**About this task**
Each line in the records below that has the word "place" should be copied.

Dataset entries:
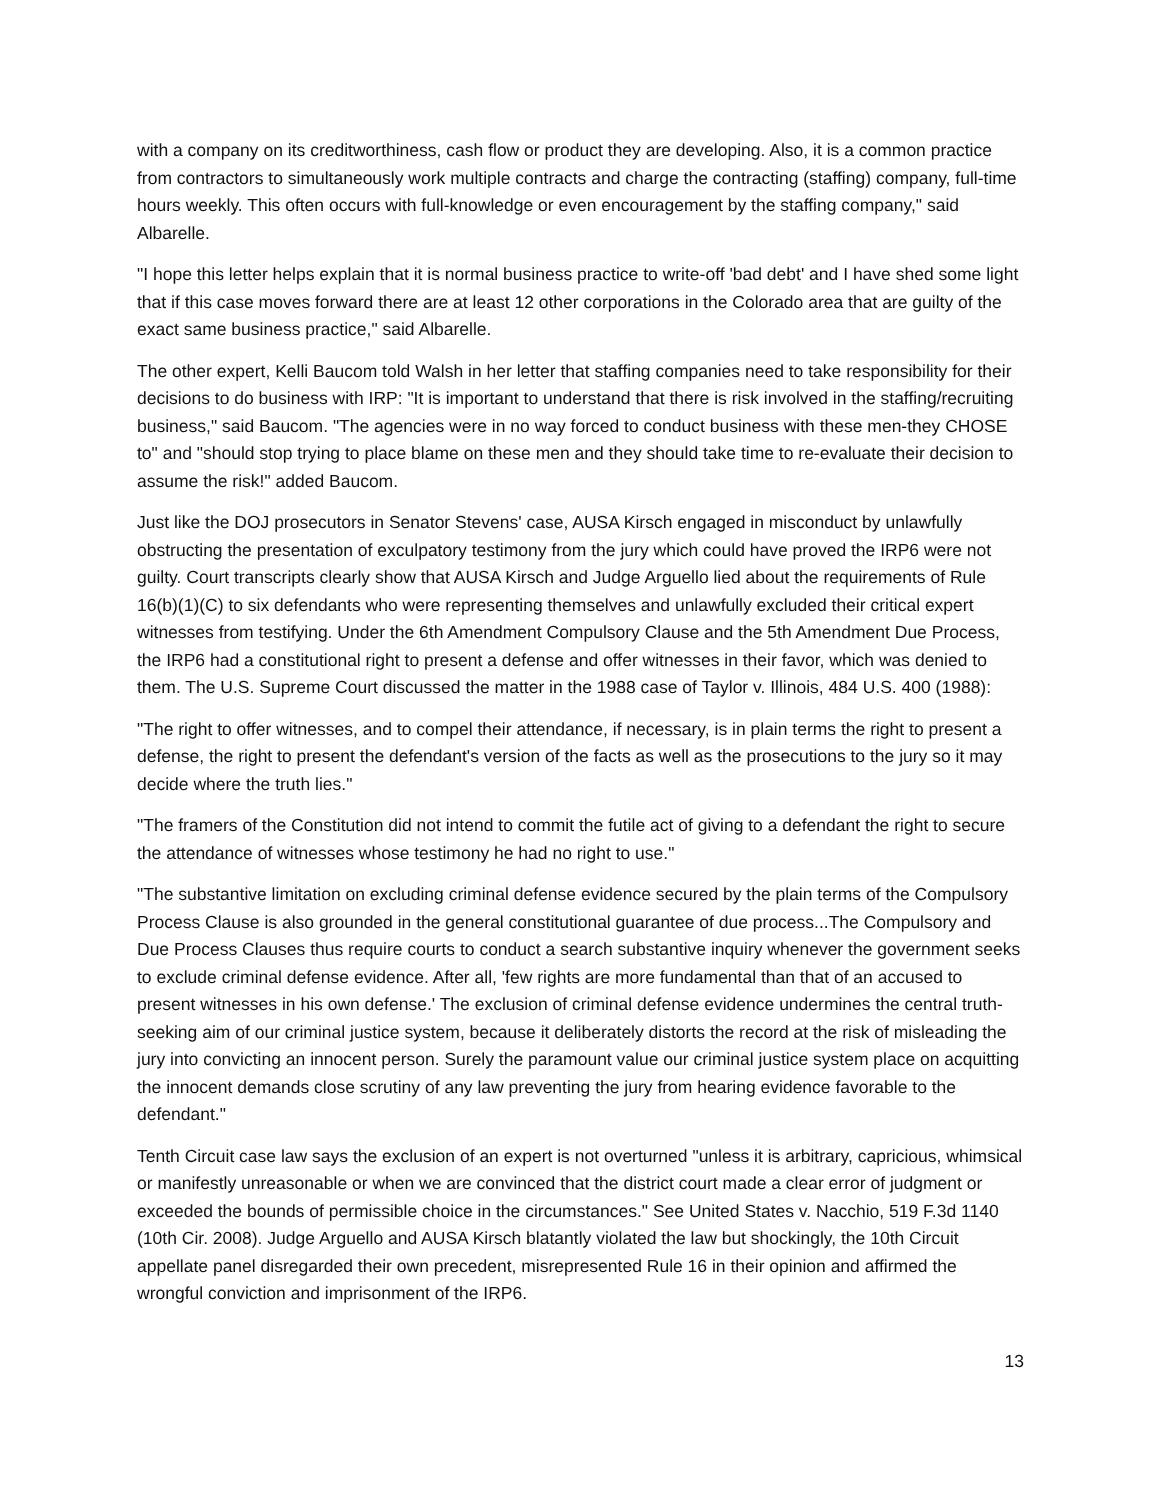with a company on its creditworthiness, cash flow or product they are developing. Also, it is a common practice from contractors to simultaneously work multiple contracts and charge the contracting (staffing) company, full-time hours weekly. This often occurs with full-knowledge or even encouragement by the staffing company," said Albarelle.
"I hope this letter helps explain that it is normal business practice to write-off 'bad debt' and I have shed some light that if this case moves forward there are at least 12 other corporations in the Colorado area that are guilty of the exact same business practice," said Albarelle.
The other expert, Kelli Baucom told Walsh in her letter that staffing companies need to take responsibility for their decisions to do business with IRP: "It is important to understand that there is risk involved in the staffing/recruiting business," said Baucom. "The agencies were in no way forced to conduct business with these men-they CHOSE to" and "should stop trying to place blame on these men and they should take time to re-evaluate their decision to assume the risk!" added Baucom.
Just like the DOJ prosecutors in Senator Stevens' case, AUSA Kirsch engaged in misconduct by unlawfully obstructing the presentation of exculpatory testimony from the jury which could have proved the IRP6 were not guilty. Court transcripts clearly show that AUSA Kirsch and Judge Arguello lied about the requirements of Rule 16(b)(1)(C) to six defendants who were representing themselves and unlawfully excluded their critical expert witnesses from testifying. Under the 6th Amendment Compulsory Clause and the 5th Amendment Due Process, the IRP6 had a constitutional right to present a defense and offer witnesses in their favor, which was denied to them. The U.S. Supreme Court discussed the matter in the 1988 case of Taylor v. Illinois, 484 U.S. 400 (1988):
"The right to offer witnesses, and to compel their attendance, if necessary, is in plain terms the right to present a defense, the right to present the defendant's version of the facts as well as the prosecutions to the jury so it may decide where the truth lies."
"The framers of the Constitution did not intend to commit the futile act of giving to a defendant the right to secure the attendance of witnesses whose testimony he had no right to use."
"The substantive limitation on excluding criminal defense evidence secured by the plain terms of the Compulsory Process Clause is also grounded in the general constitutional guarantee of due process...The Compulsory and Due Process Clauses thus require courts to conduct a search substantive inquiry whenever the government seeks to exclude criminal defense evidence. After all, 'few rights are more fundamental than that of an accused to present witnesses in his own defense.' The exclusion of criminal defense evidence undermines the central truth-seeking aim of our criminal justice system, because it deliberately distorts the record at the risk of misleading the jury into convicting an innocent person. Surely the paramount value our criminal justice system place on acquitting the innocent demands close scrutiny of any law preventing the jury from hearing evidence favorable to the defendant."
Tenth Circuit case law says the exclusion of an expert is not overturned "unless it is arbitrary, capricious, whimsical or manifestly unreasonable or when we are convinced that the district court made a clear error of judgment or exceeded the bounds of permissible choice in the circumstances." See United States v. Nacchio, 519 F.3d 1140 (10th Cir. 2008). Judge Arguello and AUSA Kirsch blatantly violated the law but shockingly, the 10th Circuit appellate panel disregarded their own precedent, misrepresented Rule 16 in their opinion and affirmed the wrongful conviction and imprisonment of the IRP6.
13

**Answer to this task**
The other expert, Kelli Baucom told Walsh in her letter that staffing companies need to take responsibility for their decisions to do business with IRP: "It is important to understand that there is risk involved in the staffing/recruiting business," said Baucom. "The agencies were in no way forced to conduct business with these men-they CHOSE to" and "should stop trying to place blame on these men and they should take time to re-evaluate their decision to assume the risk!" added Baucom.
"The substantive limitation on excluding criminal defense evidence secured by the plain terms of the Compulsory Process Clause is also grounded in the general constitutional guarantee of due process...The Compulsory and Due Process Clauses thus require courts to conduct a search substantive inquiry whenever the government seeks to exclude criminal defense evidence. After all, 'few rights are more fundamental than that of an accused to present witnesses in his own defense.' The exclusion of criminal defense evidence undermines the central truth-seeking aim of our criminal justice system, because it deliberately distorts the record at the risk of misleading the jury into convicting an innocent person. Surely the paramount value our criminal justice system place on acquitting the innocent demands close scrutiny of any law preventing the jury from hearing evidence favorable to the defendant."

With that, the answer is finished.